Opdracht: Schrijf het commissieverslag over de btw-verlaging verder, te beginnen na de laatste zin.

Tekst ter beoordeling:
24 428
Wijziging van de Wet op de vermogensbelasting 1964, de Wet op de omzetbelasting 1968, de Wet op belastingen van rechtsverkeer, de Wet op de vennootschapsbelasting 1969 en de Invorderingswet 1990 (terugsluis opbrengst reparatiewetsvoorstel-btw)

nr. 103a
VERSLAG VAN DE VASTE COMMISSIE VOOR FINANCIËN1

Vastgesteld 7 december 1995

Het voorbereidend onderzoek gaf de leden van de PvdA-fractie aanleiding tot het formuleren van de volgende opmerkingen en vragen.

De leden hier aan het woord hadden met interesse kennis genomen van het wetsvoorstel waarbij voor een aantal sectoren de omzetbelasting wordt verlaagd.

Zij waren enigszins verbaasd over de voorwaardelijke btw-verlaging voor de sector podiumkunsten. Kan nader worden aangegeven of op 1 januari aan de voorwaarde zal zijn voldaan?

Gegevens:

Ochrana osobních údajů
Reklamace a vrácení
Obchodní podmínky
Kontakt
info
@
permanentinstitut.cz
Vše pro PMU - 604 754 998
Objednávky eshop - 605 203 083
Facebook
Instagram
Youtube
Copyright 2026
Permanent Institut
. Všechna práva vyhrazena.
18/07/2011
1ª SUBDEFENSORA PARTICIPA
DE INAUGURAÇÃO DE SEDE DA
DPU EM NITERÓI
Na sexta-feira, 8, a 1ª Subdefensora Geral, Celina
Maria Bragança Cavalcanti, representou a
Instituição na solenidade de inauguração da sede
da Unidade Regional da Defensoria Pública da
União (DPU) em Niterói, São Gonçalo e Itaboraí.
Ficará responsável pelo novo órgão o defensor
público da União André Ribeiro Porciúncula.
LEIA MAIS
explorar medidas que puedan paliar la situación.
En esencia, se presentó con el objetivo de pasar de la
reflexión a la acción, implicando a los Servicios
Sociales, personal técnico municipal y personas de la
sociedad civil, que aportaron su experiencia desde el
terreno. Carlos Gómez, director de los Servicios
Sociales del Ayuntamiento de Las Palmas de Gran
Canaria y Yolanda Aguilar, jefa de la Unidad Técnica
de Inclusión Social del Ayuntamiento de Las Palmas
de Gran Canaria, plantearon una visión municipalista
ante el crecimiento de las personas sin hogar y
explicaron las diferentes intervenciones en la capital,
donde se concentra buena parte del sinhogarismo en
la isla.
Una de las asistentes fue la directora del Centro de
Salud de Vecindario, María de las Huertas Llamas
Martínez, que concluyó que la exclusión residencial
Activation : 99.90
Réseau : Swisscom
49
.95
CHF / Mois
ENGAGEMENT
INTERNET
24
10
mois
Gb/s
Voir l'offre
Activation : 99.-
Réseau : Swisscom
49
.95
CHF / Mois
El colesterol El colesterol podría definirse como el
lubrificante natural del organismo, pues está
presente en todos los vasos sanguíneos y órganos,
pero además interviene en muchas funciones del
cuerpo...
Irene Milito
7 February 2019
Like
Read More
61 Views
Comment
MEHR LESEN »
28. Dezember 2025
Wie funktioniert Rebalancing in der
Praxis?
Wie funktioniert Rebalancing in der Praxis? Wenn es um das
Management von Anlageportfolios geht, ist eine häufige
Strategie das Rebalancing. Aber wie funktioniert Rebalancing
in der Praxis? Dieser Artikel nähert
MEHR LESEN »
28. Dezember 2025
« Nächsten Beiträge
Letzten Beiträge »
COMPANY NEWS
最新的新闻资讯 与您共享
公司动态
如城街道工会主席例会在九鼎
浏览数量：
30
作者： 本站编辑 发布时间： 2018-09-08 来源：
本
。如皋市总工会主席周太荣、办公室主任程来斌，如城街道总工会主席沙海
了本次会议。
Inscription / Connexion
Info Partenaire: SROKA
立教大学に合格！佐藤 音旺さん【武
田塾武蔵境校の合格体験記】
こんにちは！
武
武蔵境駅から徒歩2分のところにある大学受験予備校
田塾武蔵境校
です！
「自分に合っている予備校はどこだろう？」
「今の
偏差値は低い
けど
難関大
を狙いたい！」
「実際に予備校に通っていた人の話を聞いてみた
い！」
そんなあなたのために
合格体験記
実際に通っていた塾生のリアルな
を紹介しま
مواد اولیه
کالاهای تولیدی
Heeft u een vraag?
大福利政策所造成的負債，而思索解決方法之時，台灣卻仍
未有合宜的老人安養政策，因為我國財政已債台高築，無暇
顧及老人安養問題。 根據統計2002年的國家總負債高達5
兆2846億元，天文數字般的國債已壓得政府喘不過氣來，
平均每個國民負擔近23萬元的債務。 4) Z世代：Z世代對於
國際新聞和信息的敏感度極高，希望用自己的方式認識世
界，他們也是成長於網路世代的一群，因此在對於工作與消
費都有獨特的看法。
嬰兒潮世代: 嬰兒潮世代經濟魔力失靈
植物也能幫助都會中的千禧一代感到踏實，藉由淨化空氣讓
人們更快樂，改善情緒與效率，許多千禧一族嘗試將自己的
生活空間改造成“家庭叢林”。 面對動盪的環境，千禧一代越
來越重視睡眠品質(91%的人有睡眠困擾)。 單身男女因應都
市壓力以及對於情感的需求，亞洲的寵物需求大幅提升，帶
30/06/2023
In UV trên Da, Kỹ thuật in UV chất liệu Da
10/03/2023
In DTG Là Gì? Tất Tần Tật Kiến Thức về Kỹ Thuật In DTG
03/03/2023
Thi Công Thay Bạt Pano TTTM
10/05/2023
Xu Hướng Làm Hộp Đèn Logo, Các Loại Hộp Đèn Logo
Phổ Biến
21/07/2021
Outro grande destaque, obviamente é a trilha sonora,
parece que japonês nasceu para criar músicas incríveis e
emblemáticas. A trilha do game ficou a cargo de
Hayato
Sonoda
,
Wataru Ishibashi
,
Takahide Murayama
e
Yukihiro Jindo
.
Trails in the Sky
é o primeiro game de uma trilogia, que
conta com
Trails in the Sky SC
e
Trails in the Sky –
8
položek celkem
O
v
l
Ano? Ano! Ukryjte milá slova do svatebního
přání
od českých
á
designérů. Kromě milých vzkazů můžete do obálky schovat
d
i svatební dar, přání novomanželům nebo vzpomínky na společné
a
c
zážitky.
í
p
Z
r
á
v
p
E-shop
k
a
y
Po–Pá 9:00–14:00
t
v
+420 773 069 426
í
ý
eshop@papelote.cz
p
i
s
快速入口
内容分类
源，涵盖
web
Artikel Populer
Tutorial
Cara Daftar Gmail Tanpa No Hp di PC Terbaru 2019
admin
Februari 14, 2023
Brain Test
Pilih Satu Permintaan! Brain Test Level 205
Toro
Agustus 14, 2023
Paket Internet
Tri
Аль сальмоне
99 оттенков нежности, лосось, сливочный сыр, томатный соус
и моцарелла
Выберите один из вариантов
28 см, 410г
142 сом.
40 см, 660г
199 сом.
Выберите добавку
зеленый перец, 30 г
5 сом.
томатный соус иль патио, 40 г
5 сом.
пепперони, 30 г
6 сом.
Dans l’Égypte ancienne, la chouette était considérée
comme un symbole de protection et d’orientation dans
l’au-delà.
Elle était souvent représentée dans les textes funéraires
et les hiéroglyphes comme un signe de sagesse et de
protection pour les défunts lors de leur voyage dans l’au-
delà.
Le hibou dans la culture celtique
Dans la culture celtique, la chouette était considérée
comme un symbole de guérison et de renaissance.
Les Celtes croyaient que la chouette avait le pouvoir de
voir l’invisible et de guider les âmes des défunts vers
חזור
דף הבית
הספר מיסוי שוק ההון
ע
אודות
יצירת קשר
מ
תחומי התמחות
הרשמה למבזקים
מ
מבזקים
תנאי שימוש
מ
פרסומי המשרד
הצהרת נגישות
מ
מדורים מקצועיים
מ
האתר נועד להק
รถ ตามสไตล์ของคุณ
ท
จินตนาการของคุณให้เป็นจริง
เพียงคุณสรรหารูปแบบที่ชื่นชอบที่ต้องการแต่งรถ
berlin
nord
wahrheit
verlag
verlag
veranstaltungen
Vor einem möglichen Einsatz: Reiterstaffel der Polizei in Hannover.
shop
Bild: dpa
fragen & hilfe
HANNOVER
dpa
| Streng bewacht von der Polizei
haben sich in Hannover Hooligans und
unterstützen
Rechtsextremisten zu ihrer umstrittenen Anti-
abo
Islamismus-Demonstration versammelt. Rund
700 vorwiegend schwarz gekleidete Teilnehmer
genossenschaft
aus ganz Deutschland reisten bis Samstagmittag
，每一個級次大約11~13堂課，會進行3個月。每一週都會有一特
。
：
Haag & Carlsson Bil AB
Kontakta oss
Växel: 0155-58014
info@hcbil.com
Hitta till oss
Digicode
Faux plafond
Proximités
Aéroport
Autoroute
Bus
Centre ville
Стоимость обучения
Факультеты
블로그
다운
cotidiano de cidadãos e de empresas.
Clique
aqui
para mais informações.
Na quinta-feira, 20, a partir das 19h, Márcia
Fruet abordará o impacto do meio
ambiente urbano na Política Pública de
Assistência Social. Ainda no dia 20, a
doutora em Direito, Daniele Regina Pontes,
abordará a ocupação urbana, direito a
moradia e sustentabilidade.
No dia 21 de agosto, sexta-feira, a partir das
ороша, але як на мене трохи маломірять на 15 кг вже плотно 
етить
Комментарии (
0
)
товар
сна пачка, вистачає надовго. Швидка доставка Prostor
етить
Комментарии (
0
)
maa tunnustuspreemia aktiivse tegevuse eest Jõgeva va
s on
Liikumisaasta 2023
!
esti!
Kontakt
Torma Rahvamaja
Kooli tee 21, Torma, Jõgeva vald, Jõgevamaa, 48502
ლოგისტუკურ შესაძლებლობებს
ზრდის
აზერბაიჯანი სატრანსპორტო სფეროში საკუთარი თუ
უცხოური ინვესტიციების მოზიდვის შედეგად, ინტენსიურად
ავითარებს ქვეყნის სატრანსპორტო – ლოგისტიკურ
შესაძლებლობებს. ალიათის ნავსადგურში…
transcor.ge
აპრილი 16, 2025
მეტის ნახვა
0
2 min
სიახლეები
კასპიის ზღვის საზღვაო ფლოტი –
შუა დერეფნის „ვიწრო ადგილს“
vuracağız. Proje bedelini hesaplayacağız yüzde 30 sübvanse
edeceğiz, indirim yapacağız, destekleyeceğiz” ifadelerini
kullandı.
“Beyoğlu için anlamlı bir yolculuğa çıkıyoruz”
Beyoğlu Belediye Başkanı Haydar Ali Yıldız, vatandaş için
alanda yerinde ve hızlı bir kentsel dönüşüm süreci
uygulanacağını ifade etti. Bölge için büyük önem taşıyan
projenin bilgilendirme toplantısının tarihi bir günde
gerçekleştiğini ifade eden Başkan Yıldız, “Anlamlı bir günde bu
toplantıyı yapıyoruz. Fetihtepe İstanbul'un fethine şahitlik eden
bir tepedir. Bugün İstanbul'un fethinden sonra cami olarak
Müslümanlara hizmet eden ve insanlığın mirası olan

Antwoord hieronder:
Met betrekking tot de btw-verlaging voor sportverenigingen en kantine's verzochten deze leden meer inzicht in de mate waarin de btw-verlaging ook effect zal hebben voor juist die kleinere sportkantines van amateurverenigingen. Zij vreesden dat dit nauwelijks het geval kon zijn terwijl wel het beeld is opgeroepen dat deze btw-verlaging een compensatie kan bieden voor de regulerende energieheffing.

Musea, zo merkten de leden van de PvdA-fractie op, zijn nu eenduidig in het 6% tarief terechtgekomen. Het voordeel hiervan is natuurlijk zowel een eenvoudiger boekhouding als minder kans op onjuiste boekingen. Ook blijft hierdoor de mogelijkheid bestaan dat musea gebruik kunnen blijven maken van de btw-besparende structuur voor nieuwbouw.

Is het effect, zo vroegen deze leden, echter niet zeer ongelijk gespreid over de diverse musea? Zijn er niet juist musea waar nooit sprake is van een andere expositie dan het eigen vaste bezit?

Kan een indicatie worden gegeven voor de spreiding van de positieve en negatieve effecten?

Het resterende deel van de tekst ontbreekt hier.